18. Keluarga, Kita

34 3 0
                                    

Setelah kepulangan sahabat-sahabatnya, Heka melangkah masuk kembali ke ruang IGD. Dan begitu dia sampai di tempat Ayana tadi berbaring, sudah tidak ada gadis itu disana. Dia bertanya pada salah satu perawat, ternyata Ayana sedang menjalani pemeriksaan seperti yang tadi dokter itu katakan.

Akhirnya Heka memilih untuk keluar, berniat untuk menghubungi sang Mama. Heka mencari nomor telepon sang Mama lalu memencet tombol call sambil mendudukkan dirinya di kursi yang tadi dia duduki bersama yang lainnya.

"Ma..." ucap Heka begitu telepon itu tersambung,

"Iya, halo Bang? Kenapa, Nak?" jawab sang Mama.

Demi mendengar suara Mama, mata Heka kembali berkaca-kaca, perasaan sedih dan sakit ini masih sangat terasa sampai-sampai dia ingin menangis kencang sekarang juga.

"Bang? Kok diam? Ada apa sih, Bang?" ucap sang Mama lagi karena Heka hanya diam, tidak menjawab,

"Mama bisa ke rumah sakit sekarang ngga, Ma?" tanya Heka dengan suara bergetar, berusaha menahan tangisnya.

Hening sejenak. Sang Mama tidak menjawab apa-apa. Heka tau Mama pasti sedang terkejut sekarang.

"Bukan Abang, Ma,"

"Bukan Abang yang sakit, tapi Ayana," ucap Heka lagi, mulai meneteskan air mata di pipi kirinya yang dengan cepat dia usap,

Mendengar itu, Mama Heka tersadar. Dia tahu sekarang keadaan putra sulungnya sedang tidak baik-baik saja.

"Iya. Mama kesana sekarang. Abang tunggu disitu ya, Nak. Mama langsung berangkat sama Dira," akhirnya sang Mama menjawab.

Dan tak lama setelah itu sambungan telepon terputus, setelah Heka mengatakan nama rumah sakit dan meminta untuk dibawakan pakaian ganti oleh sang Mama.

Heka masih terduduk, punggungnya bersandar pada dinginnya dinding rumah sakit. Keadaannya sekarang benar-benar berantakan dengan wajah pucat dan baju basah yang masih terdapat bercak-bercak darah Ayana di lengannya.

Tidak pernah Heka merasakan sesakit ini dalam hidup. Heka tersadar, Ayana lebih dari sekedar 'seseorang' untuknya. Ayana adalah dunianya. Melihat dan mendengar Ayana menangis saja dia merasa sakit, bagaimana dengan sekarang? Melihat Ayana yang berlumur darah, terbaring dengan mata tertutup dan bibir pucat, Heka merasa dunianya runtuh sekarang juga.

Berlebihan? Tidak.

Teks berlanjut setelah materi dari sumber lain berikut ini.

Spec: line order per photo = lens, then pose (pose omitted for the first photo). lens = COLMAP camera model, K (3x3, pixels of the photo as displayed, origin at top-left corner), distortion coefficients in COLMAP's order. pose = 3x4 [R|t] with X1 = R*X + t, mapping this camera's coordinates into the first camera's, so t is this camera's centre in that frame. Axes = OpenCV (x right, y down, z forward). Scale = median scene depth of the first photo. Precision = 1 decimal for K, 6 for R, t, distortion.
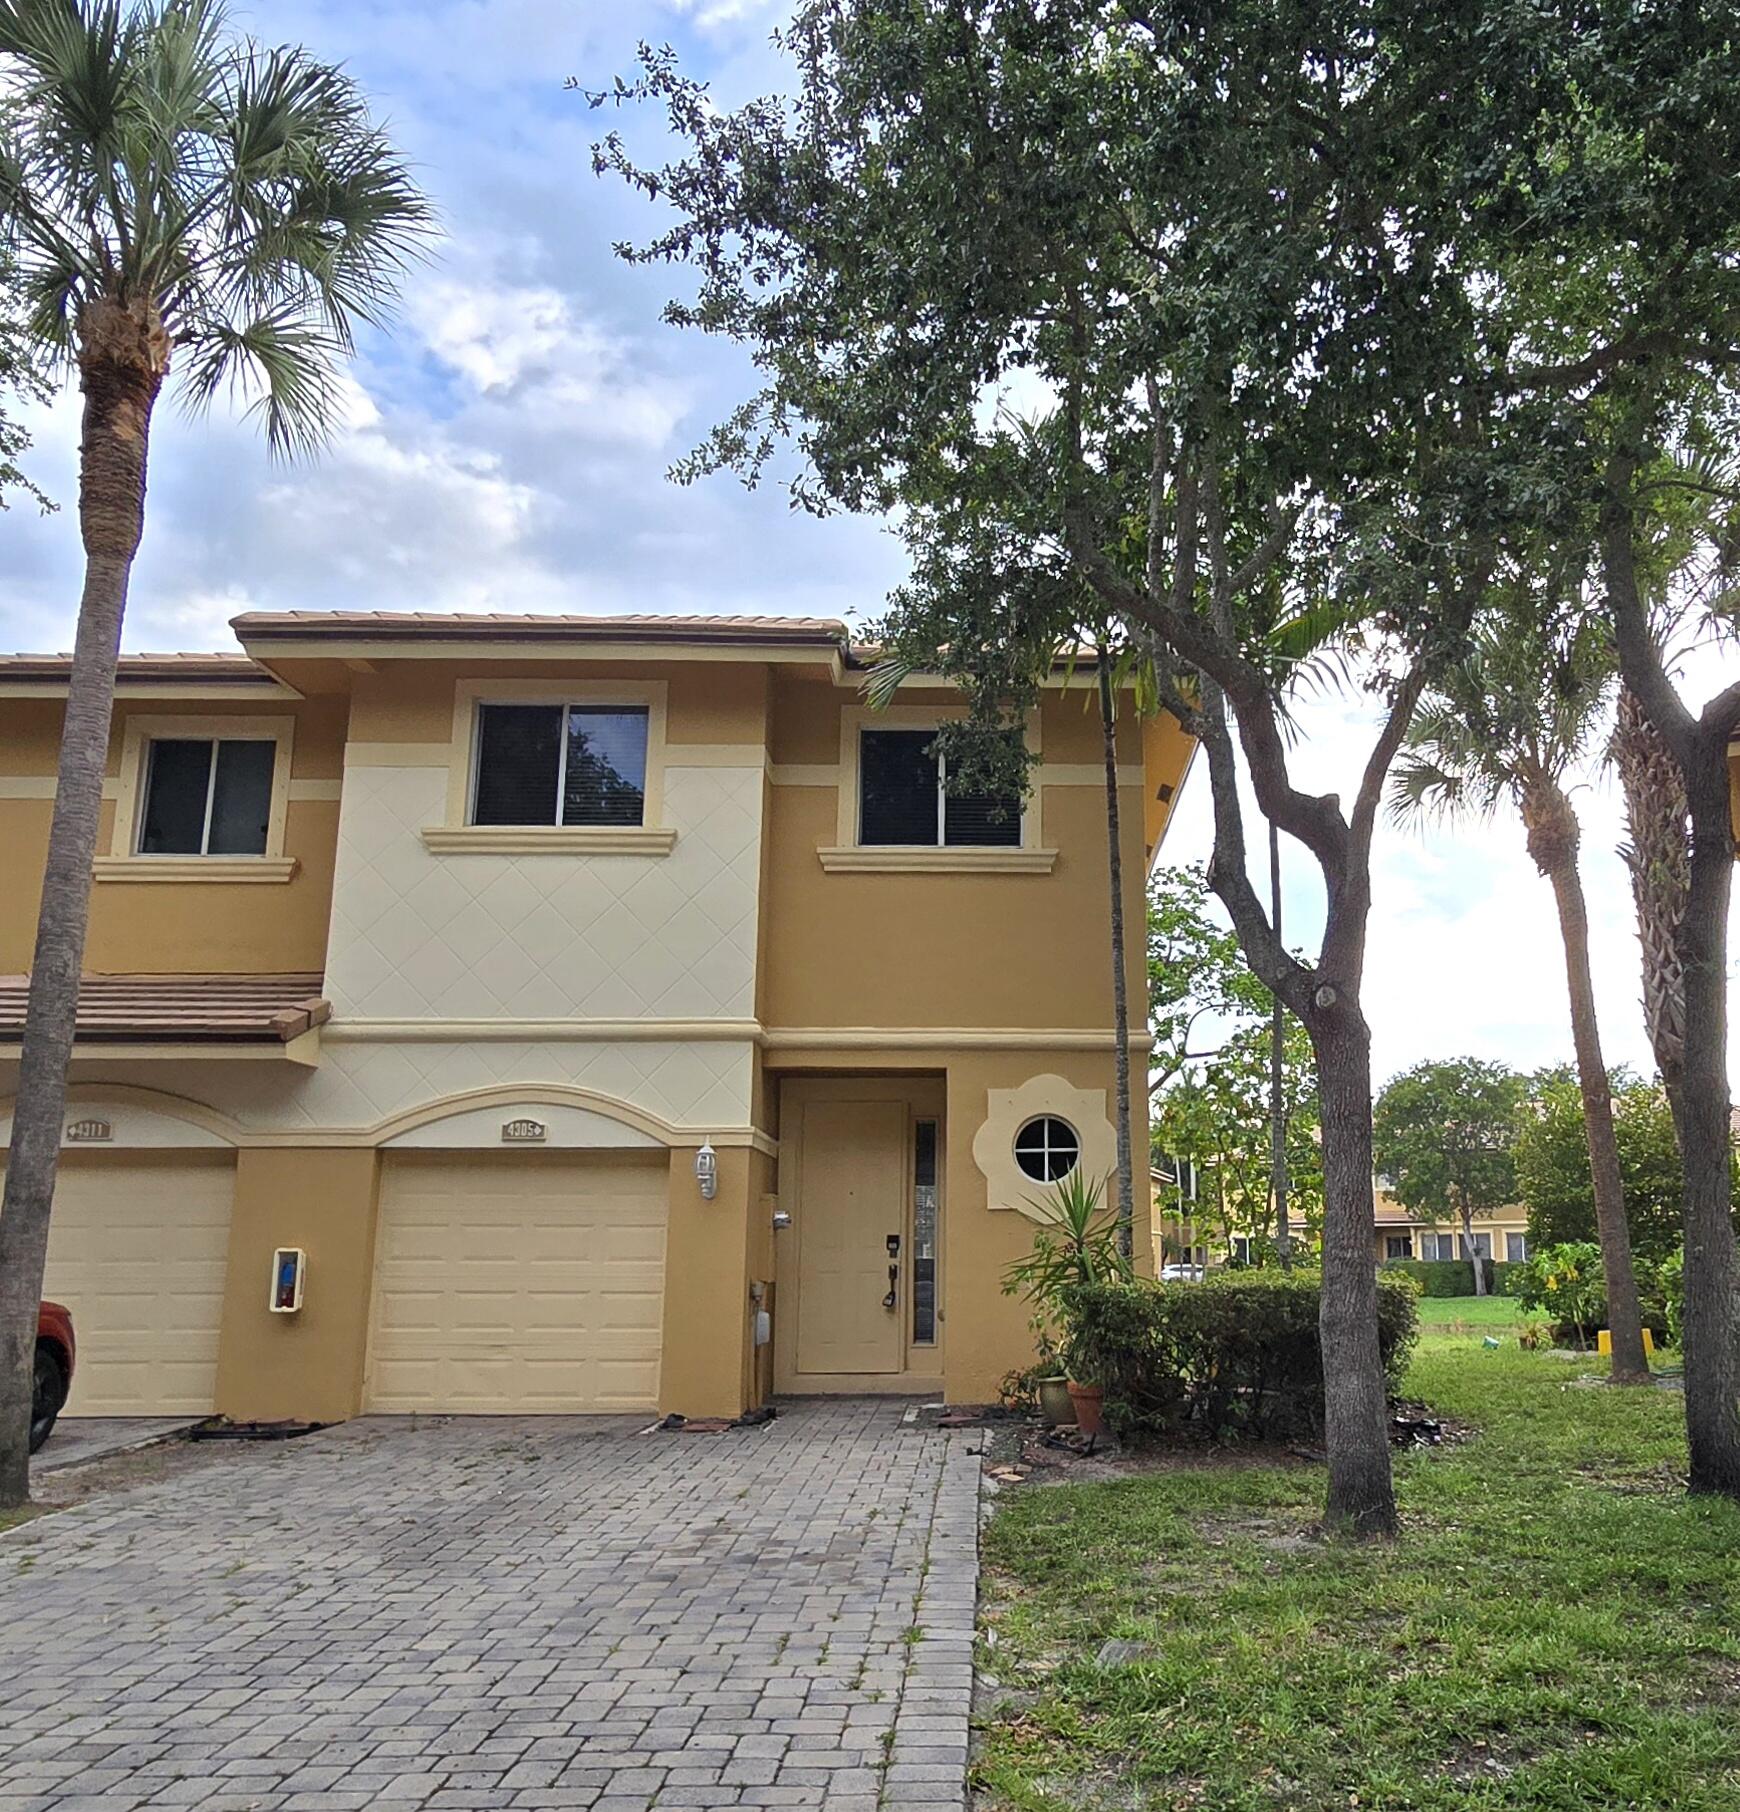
lens RADIAL K [[1229.6, 0, 896.9], [0, 1229.6, 963.6], [0, 0, 1]] dist [0.001752, 0.001416]
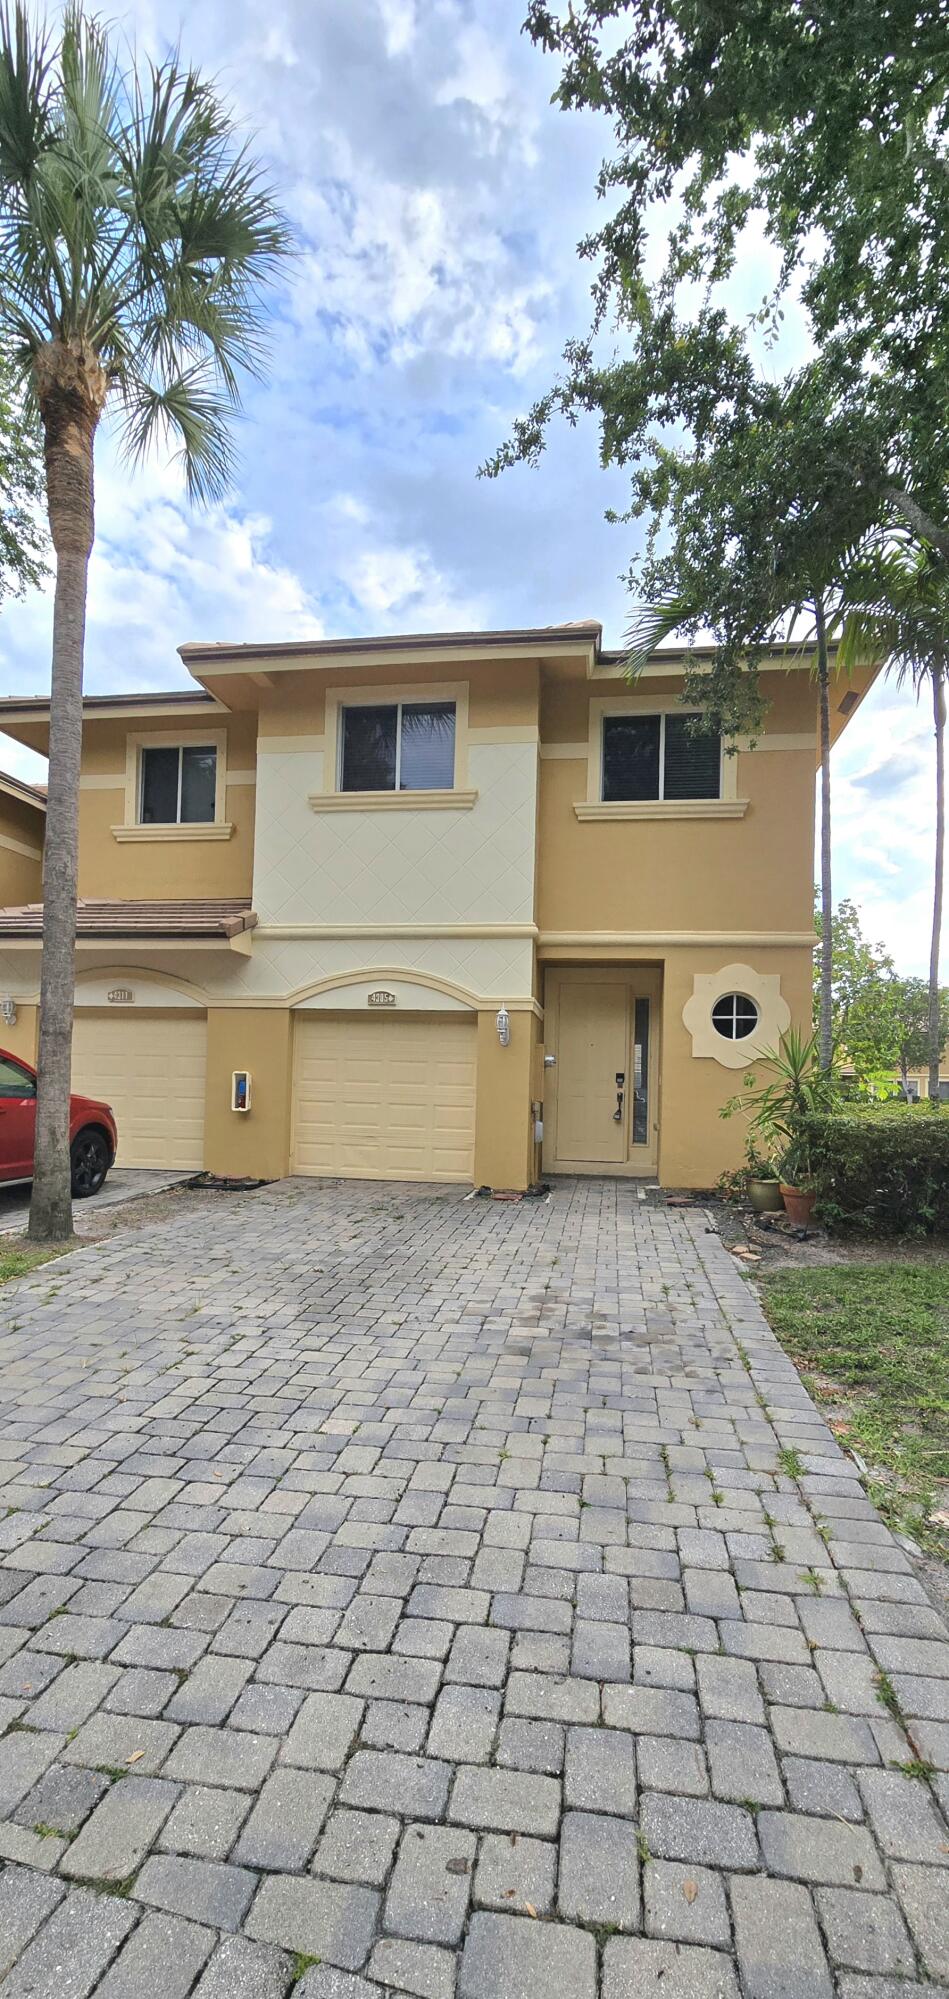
lens RADIAL K [[1227.0, 0, 474.5], [0, 1227.0, 999.5], [0, 0, 1]] dist [-0.000307, 0.000026]
pose [[0.973274, 0.011986, -0.229335, 0.147452], [0.024460, 0.987546, 0.155419, -0.091592], [0.228341, -0.156875, 0.960859, -0.405316]]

Tidak ada kata 'berlebihan' jika soal perasaan. Perasaan murni dari hatinya yang terdalam, bahwa dia ikut sakit dengan apa yang terjadi pada gadisnya.

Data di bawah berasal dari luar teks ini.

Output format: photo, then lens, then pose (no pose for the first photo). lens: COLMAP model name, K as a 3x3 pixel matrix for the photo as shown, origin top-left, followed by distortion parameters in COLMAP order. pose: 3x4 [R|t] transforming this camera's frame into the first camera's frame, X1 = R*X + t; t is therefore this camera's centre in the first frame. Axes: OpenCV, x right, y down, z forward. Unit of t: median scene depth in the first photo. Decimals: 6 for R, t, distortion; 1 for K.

Dalam diamnya, dengan suara lirih dan bergetar Heka merapalkan doa, meminta kesembuhan untuk Ayana. Pernah ada sebuah kalimat yang mengatakan bahwa, jika ingin mendengar doa-doa yang paling tulus, maka pergilah ke rumah sakit. Karena percayalah, dinding rumah sakit menyimpan begitu banyak rapalan doa dan harapan yang begitu tulus dibandingkan dinding mana pun.

Jika bisa menjadi saksi, dinding rumah sakit yang akan mengatakan betapa banyaknya manusia yang melangitkan doa, merendahkan diri serendah-rendahnya kepada yang Maha Kuasa. Dan itu yang Heka lakukan sekarang. Dengan segenap hati dia meminta, memohon kepada Tuhan untuk berhenti memberikan rasa sakit kepada Ayana. Gadis itu sudah terluka di sisa hidupnya yang tidak lagi memiliki siapa pun, tolong hentikan semua rasa sakitnya dan izinkan Heka membawa gadis itu keluar dari masa lalu kelamnya, dari penderitaannya. Heka berjanji tidak akan menyakiti gadis itu, Heka juga berjanji setelah semua ini dia akan selalu menjaga Ayana sampai kapan pun.

Heka masih duduk melamun sampai tidak menyadari bahwa sang Mama dan Dira sudah sampai dan berjalan cepat ke arahnya. Dan begitu sampai di dekat Heka, sang Mama langsung mendudukkan dirinya di sebelah laki-laki itu, begitu juga dengan Dira.